# Directions for this task:
Copy each of the lines below word for word, changing nothing.

# Supplied data:
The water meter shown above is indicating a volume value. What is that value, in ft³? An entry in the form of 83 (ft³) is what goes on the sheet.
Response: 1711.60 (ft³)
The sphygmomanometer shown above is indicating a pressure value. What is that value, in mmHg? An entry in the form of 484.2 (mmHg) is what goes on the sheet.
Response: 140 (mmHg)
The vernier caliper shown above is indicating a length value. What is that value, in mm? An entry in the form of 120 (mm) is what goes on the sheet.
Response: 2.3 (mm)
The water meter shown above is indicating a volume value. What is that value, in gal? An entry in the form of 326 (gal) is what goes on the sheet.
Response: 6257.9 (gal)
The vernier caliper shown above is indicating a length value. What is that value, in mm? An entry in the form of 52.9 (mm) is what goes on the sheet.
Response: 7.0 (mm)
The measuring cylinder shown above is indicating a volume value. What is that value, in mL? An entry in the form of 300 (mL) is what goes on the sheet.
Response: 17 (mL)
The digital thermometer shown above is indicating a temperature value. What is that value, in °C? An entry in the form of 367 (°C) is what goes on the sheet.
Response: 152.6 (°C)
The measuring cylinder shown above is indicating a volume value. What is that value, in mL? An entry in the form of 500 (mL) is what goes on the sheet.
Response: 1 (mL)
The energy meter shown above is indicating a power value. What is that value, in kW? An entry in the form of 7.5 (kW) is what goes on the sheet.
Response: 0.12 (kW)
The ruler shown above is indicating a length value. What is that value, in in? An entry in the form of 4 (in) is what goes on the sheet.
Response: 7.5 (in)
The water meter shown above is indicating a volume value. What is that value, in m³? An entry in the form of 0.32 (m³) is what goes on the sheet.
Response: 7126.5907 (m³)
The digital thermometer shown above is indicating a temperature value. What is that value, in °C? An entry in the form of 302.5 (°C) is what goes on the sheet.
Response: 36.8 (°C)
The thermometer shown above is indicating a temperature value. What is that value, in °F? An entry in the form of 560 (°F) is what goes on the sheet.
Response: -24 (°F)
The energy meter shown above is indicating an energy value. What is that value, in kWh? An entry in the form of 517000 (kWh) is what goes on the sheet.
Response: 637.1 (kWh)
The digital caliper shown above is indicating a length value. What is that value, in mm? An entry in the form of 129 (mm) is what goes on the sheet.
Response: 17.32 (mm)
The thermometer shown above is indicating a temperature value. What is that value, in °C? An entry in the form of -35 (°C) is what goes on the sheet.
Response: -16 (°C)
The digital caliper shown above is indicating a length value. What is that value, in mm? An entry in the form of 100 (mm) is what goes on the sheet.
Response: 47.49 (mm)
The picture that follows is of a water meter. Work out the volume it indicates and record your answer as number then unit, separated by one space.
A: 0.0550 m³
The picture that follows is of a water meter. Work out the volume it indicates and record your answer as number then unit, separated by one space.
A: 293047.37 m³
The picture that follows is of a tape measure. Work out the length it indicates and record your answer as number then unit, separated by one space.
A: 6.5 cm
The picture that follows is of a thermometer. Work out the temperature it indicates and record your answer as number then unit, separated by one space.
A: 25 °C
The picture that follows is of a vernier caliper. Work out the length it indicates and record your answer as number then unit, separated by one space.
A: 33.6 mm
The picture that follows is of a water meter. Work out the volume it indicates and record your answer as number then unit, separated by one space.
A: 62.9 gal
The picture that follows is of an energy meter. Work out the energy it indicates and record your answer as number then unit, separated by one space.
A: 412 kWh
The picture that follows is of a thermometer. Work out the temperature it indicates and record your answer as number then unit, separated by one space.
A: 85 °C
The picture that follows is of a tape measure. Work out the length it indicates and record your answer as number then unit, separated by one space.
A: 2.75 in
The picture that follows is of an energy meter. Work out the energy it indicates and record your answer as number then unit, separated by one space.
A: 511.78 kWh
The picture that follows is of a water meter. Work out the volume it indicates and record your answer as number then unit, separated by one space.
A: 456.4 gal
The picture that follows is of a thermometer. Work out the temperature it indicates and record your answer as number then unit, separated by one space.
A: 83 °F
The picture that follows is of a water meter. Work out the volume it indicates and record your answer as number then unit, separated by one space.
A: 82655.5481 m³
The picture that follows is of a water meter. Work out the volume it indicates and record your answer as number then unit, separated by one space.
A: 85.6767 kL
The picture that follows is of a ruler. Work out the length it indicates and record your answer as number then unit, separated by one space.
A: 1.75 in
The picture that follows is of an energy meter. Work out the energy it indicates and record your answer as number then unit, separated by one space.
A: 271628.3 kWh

# Task answer:
The water meter shown above is indicating a volume value. What is that value, in ft³? An entry in the form of 83 (ft³) is what goes on the sheet.
Response: 1711.60 (ft³)
The sphygmomanometer shown above is indicating a pressure value. What is that value, in mmHg? An entry in the form of 484.2 (mmHg) is what goes on the sheet.
Response: 140 (mmHg)
The vernier caliper shown above is indicating a length value. What is that value, in mm? An entry in the form of 120 (mm) is what goes on the sheet.
Response: 2.3 (mm)
The water meter shown above is indicating a volume value. What is that value, in gal? An entry in the form of 326 (gal) is what goes on the sheet.
Response: 6257.9 (gal)
The vernier caliper shown above is indicating a length value. What is that value, in mm? An entry in the form of 52.9 (mm) is what goes on the sheet.
Response: 7.0 (mm)
The measuring cylinder shown above is indicating a volume value. What is that value, in mL? An entry in the form of 300 (mL) is what goes on the sheet.
Response: 17 (mL)
The digital thermometer shown above is indicating a temperature value. What is that value, in °C? An entry in the form of 367 (°C) is what goes on the sheet.
Response: 152.6 (°C)
The measuring cylinder shown above is indicating a volume value. What is that value, in mL? An entry in the form of 500 (mL) is what goes on the sheet.
Response: 1 (mL)
The energy meter shown above is indicating a power value. What is that value, in kW? An entry in the form of 7.5 (kW) is what goes on the sheet.
Response: 0.12 (kW)
The ruler shown above is indicating a length value. What is that value, in in? An entry in the form of 4 (in) is what goes on the sheet.
Response: 7.5 (in)
The water meter shown above is indicating a volume value. What is that value, in m³? An entry in the form of 0.32 (m³) is what goes on the sheet.
Response: 7126.5907 (m³)
The digital thermometer shown above is indicating a temperature value. What is that value, in °C? An entry in the form of 302.5 (°C) is what goes on the sheet.
Response: 36.8 (°C)
The thermometer shown above is indicating a temperature value. What is that value, in °F? An entry in the form of 560 (°F) is what goes on the sheet.
Response: -24 (°F)
The energy meter shown above is indicating an energy value. What is that value, in kWh? An entry in the form of 517000 (kWh) is what goes on the sheet.
Response: 637.1 (kWh)
The digital caliper shown above is indicating a length value. What is that value, in mm? An entry in the form of 129 (mm) is what goes on the sheet.
Response: 17.32 (mm)
The thermometer shown above is indicating a temperature value. What is that value, in °C? An entry in the form of -35 (°C) is what goes on the sheet.
Response: -16 (°C)
The digital caliper shown above is indicating a length value. What is that value, in mm? An entry in the form of 100 (mm) is what goes on the sheet.
Response: 47.49 (mm)
The picture that follows is of a water meter. Work out the volume it indicates and record your answer as number then unit, separated by one space.
A: 0.0550 m³
The picture that follows is of a water meter. Work out the volume it indicates and record your answer as number then unit, separated by one space.
A: 293047.37 m³
The picture that follows is of a tape measure. Work out the length it indicates and record your answer as number then unit, separated by one space.
A: 6.5 cm
The picture that follows is of a thermometer. Work out the temperature it indicates and record your answer as number then unit, separated by one space.
A: 25 °C
The picture that follows is of a vernier caliper. Work out the length it indicates and record your answer as number then unit, separated by one space.
A: 33.6 mm
The picture that follows is of a water meter. Work out the volume it indicates and record your answer as number then unit, separated by one space.
A: 62.9 gal
The picture that follows is of an energy meter. Work out the energy it indicates and record your answer as number then unit, separated by one space.
A: 412 kWh
The picture that follows is of a thermometer. Work out the temperature it indicates and record your answer as number then unit, separated by one space.
A: 85 °C
The picture that follows is of a tape measure. Work out the length it indicates and record your answer as number then unit, separated by one space.
A: 2.75 in
The picture that follows is of an energy meter. Work out the energy it indicates and record your answer as number then unit, separated by one space.
A: 511.78 kWh
The picture that follows is of a water meter. Work out the volume it indicates and record your answer as number then unit, separated by one space.
A: 456.4 gal
The picture that follows is of a thermometer. Work out the temperature it indicates and record your answer as number then unit, separated by one space.
A: 83 °F
The picture that follows is of a water meter. Work out the volume it indicates and record your answer as number then unit, separated by one space.
A: 82655.5481 m³
The picture that follows is of a water meter. Work out the volume it indicates and record your answer as number then unit, separated by one space.
A: 85.6767 kL
The picture that follows is of a ruler. Work out the length it indicates and record your answer as number then unit, separated by one space.
A: 1.75 in
The picture that follows is of an energy meter. Work out the energy it indicates and record your answer as number then unit, separated by one space.
A: 271628.3 kWh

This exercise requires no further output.